Print every entry, word for word, and skip the images.

::: MATERIAL FOR THE TASK

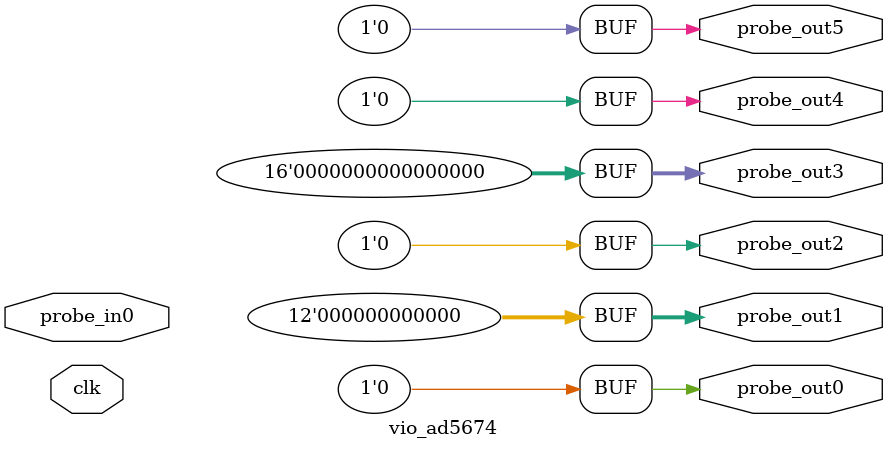
<source format=v>
`timescale 1ns / 1ps
module vio_ad5674 (
clk,
probe_in0,
probe_out0,
probe_out1,
probe_out2,
probe_out3,
probe_out4,
probe_out5
);

input clk;
input [15 : 0] probe_in0;

output reg [0 : 0] probe_out0 = 'h0 ;
output reg [11 : 0] probe_out1 = 'h000 ;
output reg [0 : 0] probe_out2 = 'h0 ;
output reg [15 : 0] probe_out3 = 'h0000 ;
output reg [0 : 0] probe_out4 = 'h0 ;
output reg [0 : 0] probe_out5 = 'h0 ;


endmodule

</source>
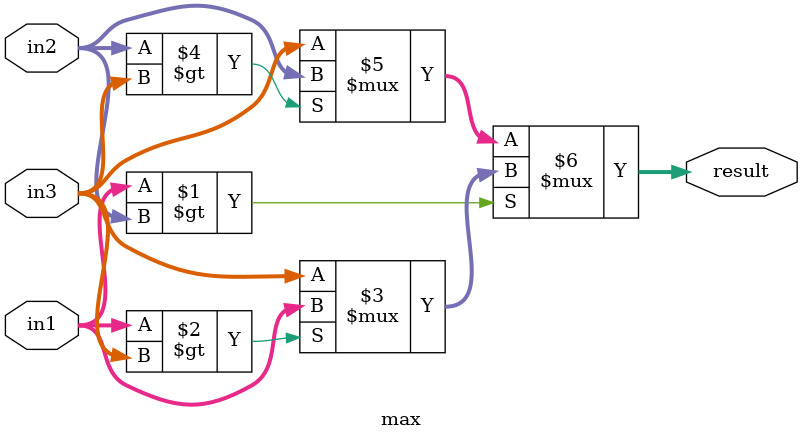
<source format=v>
`timescale 1ns / 1ps

module max # ( 
	parameter WIDTH = 11
	)
	(
	input [WIDTH - 1:0] in1,
	input [WIDTH - 1:0] in2,
	input [WIDTH - 1:0] in3,
	
	output [WIDTH - 1:0] result
	);


assign result = (in1 > in2) ? ((in1 > in3) ? in1 : in3) : ((in2 > in3) ? in2 : in3);

endmodule

</source>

::::::

(ANSWER SECTION)
<source format=v>
`timescale 1ns / 1ps
module vio_ad5674 (
clk,
probe_in0,
probe_out0,
probe_out1,
probe_out2,
probe_out3,
probe_out4,
probe_out5
);

input clk;
input [15 : 0] probe_in0;

output reg [0 : 0] probe_out0 = 'h0 ;
output reg [11 : 0] probe_out1 = 'h000 ;
output reg [0 : 0] probe_out2 = 'h0 ;
output reg [15 : 0] probe_out3 = 'h0000 ;
output reg [0 : 0] probe_out4 = 'h0 ;
output reg [0 : 0] probe_out5 = 'h0 ;


endmodule

</source>
<source format=v>
`timescale 1ns / 1ps

module max # ( 
	parameter WIDTH = 11
	)
	(
	input [WIDTH - 1:0] in1,
	input [WIDTH - 1:0] in2,
	input [WIDTH - 1:0] in3,
	
	output [WIDTH - 1:0] result
	);


assign result = (in1 > in2) ? ((in1 > in3) ? in1 : in3) : ((in2 > in3) ? in2 : in3);

endmodule

</source>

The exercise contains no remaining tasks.